One of the best ways for cities to promote cycling might have nothing to do with biking itself. These innovations make bike parking easier, improving transport access, giving bikers peace of mind, and saving urban space. Photo by Joe Newman/Flickr.

For urban commuters, a safe, convenient place to store their bike can be the difference between choosing to cycle and needing to drive. Even in bicycle-friendly cities, cyclists can still face the challenge of having to lug their bike on public transport, or having to take their bike inside their office to prevent it from being stolen. In dense urban areas where space is at a premium, bike parking spaces can be hard to come by. How can cities make bike parking worry free?

Saving urban space through futuristic, underground bike parking

Tokyo might have the answer. With 13 million residents and even more in the surrounding metro area, the city found a creative way to conserve space and make urban cycling more convenient. Engineering firm Giken Seisakusho Co. installed a robotic underground bike parking system – called Eco-cycle – that can store 144 bikes while hardly using any city space. In a matter of seconds, Eco-cycle will drop your bike into an 11-meter deep underground bike storage. You simply mount your bike onto a platform and wait for the system to work like magic. Since the storage is underground, your bike will be free from scratches, rain, and other extreme weather.

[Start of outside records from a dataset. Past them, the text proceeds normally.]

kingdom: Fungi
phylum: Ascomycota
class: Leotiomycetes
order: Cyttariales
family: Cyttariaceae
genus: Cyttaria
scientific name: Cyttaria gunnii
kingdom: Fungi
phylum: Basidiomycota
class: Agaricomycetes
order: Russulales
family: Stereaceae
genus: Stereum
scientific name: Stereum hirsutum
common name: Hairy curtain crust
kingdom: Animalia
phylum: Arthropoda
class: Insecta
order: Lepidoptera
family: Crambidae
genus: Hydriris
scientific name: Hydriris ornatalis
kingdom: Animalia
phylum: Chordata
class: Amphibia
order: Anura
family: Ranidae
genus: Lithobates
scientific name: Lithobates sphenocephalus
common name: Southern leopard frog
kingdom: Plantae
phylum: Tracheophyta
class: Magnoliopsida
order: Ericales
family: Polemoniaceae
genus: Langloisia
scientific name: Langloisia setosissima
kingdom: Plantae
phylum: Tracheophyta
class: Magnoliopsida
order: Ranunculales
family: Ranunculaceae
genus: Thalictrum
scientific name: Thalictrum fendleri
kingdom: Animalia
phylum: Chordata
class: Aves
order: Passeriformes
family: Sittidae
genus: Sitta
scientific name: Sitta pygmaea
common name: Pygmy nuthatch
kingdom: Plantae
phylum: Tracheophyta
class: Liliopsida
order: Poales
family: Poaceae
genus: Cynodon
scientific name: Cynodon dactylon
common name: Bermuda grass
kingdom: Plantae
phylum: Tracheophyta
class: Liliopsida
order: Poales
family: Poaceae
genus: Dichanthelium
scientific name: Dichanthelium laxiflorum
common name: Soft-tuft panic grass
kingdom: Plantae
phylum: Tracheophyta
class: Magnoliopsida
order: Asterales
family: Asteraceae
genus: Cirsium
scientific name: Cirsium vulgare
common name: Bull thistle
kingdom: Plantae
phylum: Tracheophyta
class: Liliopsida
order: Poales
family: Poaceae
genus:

Eco-cycle is also designed to be anti-seismic, which is important for a city frequently hit by earthquakes. Check out how it works:

The Eco-cycle system only requires space for the bicycle entrance booth above ground, leaving room for parks and other public spaces. This design concept can be applied in cities worldwide, and could be particularly useful in mega-cities such as Beijing or São Paulo. Tokyo’s Eco-cycle is located next to Shinagawa Station – a major railway station in south-central Tokyo – solving the last-mile connectivity problem for many commuters and improving access to public transport.

Making multi-modal transport simple with bike valet

Portland, United States has its own solution to bicycle parking: a bike valet system that helps makes the city’s South Waterfront a multi-modal transport paradise. The system is the largest bike valet parking facility in the country, storing about 260 bikes each day. Parking is free, and users can pay for tune-ups and bike repair services during the day. The facility connects to Portland’s Aerial Tram and light rail system, and to bike paths. It will also soon connect to the largest car-free bridge in the United States. This bike valet service saves commuters’ time and provides peace of mind – as cyclists can drop off their bike to onsite staff and leave for work or school without worrying about parking or theft. See how the bike valet makes commuters’ lives easier:

Transport systems are responsible for 22% of energy-related greenhouse gas emissions, and transport emissions are increasing at a faster rate than any other sector. To curb this trend, cities should offer low-carbon transport options to provide alternatives to private car use. Making active transport options seamless with daily life is central to shifting away from car culture and reducing greenhouse gas emissions from urban transport. Cities can learn from Portland and Tokyo to make biking simple and convenient. By increasing capacity for biking, walking and other forms of low-carbon transport, cities can improve public health, deliver better environmental outcomes, and become more livable for people.